This approach is one that we’ve been adopting as it has been built — and driving industry collaboration on. Multiple vendors and operators have contributed to almost all of the projects above. It has been used both for internally-developed services, as well as those that are open source, or solely third-party developed. The fact that we’re in a position where each of the parts of this story can be backed by a link to a real project that realises the functionality is testament to the progress we’ve made.

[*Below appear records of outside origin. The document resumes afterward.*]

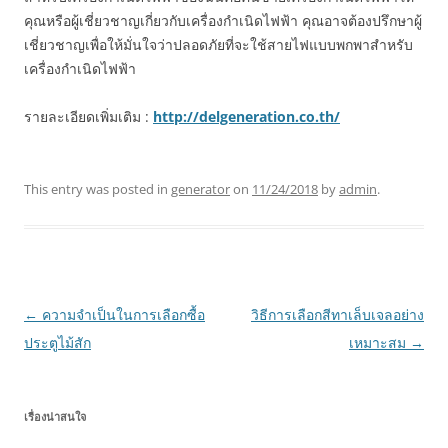
คุณหรือผู้เชี่ยวชาญเกี่ยวกับเครื่องกำเนิดไฟฟ้า คุณอาจต้องปรึกษาผู้
เชี่ยวชาญเพื่อให้มั่นใจว่าปลอดภัยที่จะใช้สายไฟแบบพกพาสำหรับ
เครื่องกำเนิดไฟฟ้า
รายละเอียดเพิ่มเติม :
http://delgeneration.co.th/
This entry was posted in
generator
on
11/24/2018
by
admin
.
Post
←
ความจำเป็นในการเลือกซื้อ
วิธีการเลือกสีทาเล็บเจลอย่าง
navigation
ประตูไม้สัก
เหมาะสม
→
เรื่องน่าสนใจ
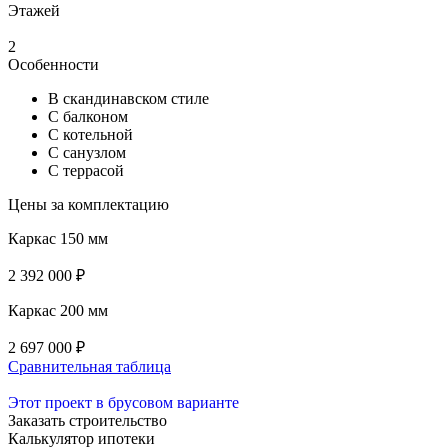
Этажей
2
Особенности
В скандинавском стиле
С балконом
С котельной
С санузлом
С террасой
Цены за комплектацию
Каркас 150 мм
2 392 000 ₽
Каркас 200 мм
2 697 000 ₽
Сравнительная таблица
Этот проект в брусовом варианте
Заказать строительство
Калькулятор ипотеки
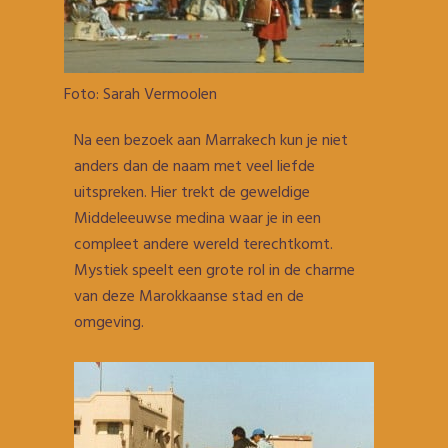
Foto: Sarah Vermoolen
Na een bezoek aan Marrakech kun je niet
anders dan de naam met veel liefde
uitspreken. Hier trekt de geweldige
Middeleeuwse medina waar je in een
compleet andere wereld terechtkomt.
Mystiek speelt een grote rol in de charme
van deze Marokkaanse stad en de
omgeving.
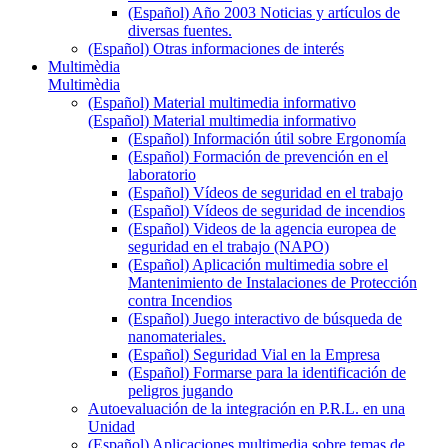
(Español) Año 2003 Noticias y artículos de
diversas fuentes.
(Español) Otras informaciones de interés
Multimèdia
Multimèdia
(Español) Material multimedia informativo
(Español) Material multimedia informativo
(Español) Información útil sobre Ergonomía
(Español) Formación de prevención en el
laboratorio
(Español) Vídeos de seguridad en el trabajo
(Español) Vídeos de seguridad de incendios
(Español) Videos de la agencia europea de
seguridad en el trabajo (NAPO)
(Español) Aplicación multimedia sobre el
Mantenimiento de Instalaciones de Protección
contra Incendios
(Español) Juego interactivo de búsqueda de
nanomateriales.
(Español) Seguridad Vial en la Empresa
(Español) Formarse para la identificación de
peligros jugando
Autoevaluación de la integración en P.R.L. en una
Unidad
(Español) Aplicaciones multimedia sobre temas de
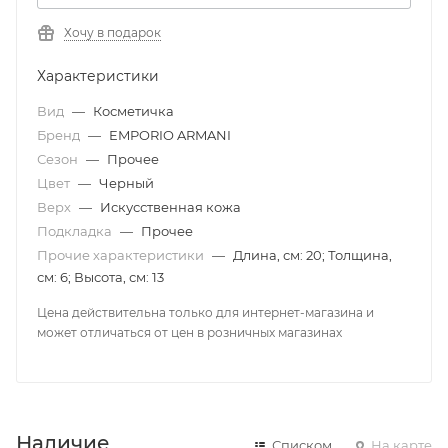
Хочу в подарок
Характеристики
Вид
—
Косметичка
Бренд
—
EMPORIO ARMANI
Сезон
—
Прочее
Цвет
—
Черный
Верх
—
Искусственная кожа
Подкладка
—
Прочее
Прочие характеристики
—
Длина, см: 20; Толщина,
см: 6; Высота, см: 13
Цена действительна только для интернет-магазина и
может отличаться от цен в розничных магазинах
Наличие
Списком
На карте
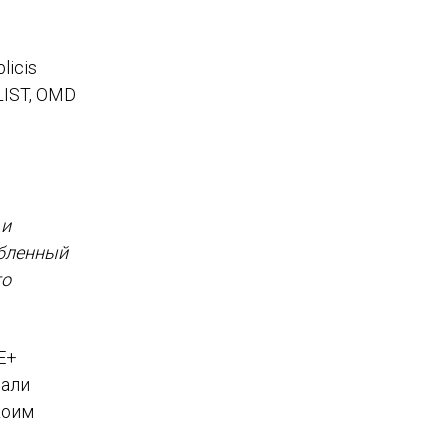
licis
LIST, OMD
 и
убленный
то
E+
зали
коим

The progress is also testament to an amazing set of engineers, whose usernames, email addresses, and GitHub handles you can find all over the projects that are linked to in this post. It has been an amazing experience watching this collaboration quietly come together, and change the industry with the incremental progress that has been made, and it’s been a privilege to have been able to be so close to so much of it.
Next Steps
Traditionally, control- and management-plane interfaces have been developed that are tightly coupled to their applications - think, the BGP SR-TE SAFI, and BMP. These technologies are tightly coupled to their respective data models and use cases: a specific TE approach with SR-TE, and transporting BGP datagrams for BMP. The work discussed above makes a significant change to this approach. It decouples the interface to the device from the exact application that is being implemented.
For example, gRIBI uses the OpenConfig abstract forwarding table (AFT) model as its data model - which is a generic RIB-level description of the fundamentals of RIBs. This allows different applications (all of which need to be expressed as RIB entries at the end of the day) to be implemented on top of these features. (Note, a similar approach is true of OpenFlow, but it has not been pursued in the protocol space.) These re-usable concepts allow for much more flexibility of implementation of applications — for example, new telemetry (including data models that are not OpenConfig) can be transported over gNMI. gRIBI can be used to build different routing applications that require an API to the RIB. This leaves a significant amount of room for innovation — and flexible development.
Going forward, as network architectures continue to evolve, my belief is that we will see new applications adopting these APIs, and building novel infrastructure on top of them in a way that allows for new architectures to be realised more flexibly, and quickly.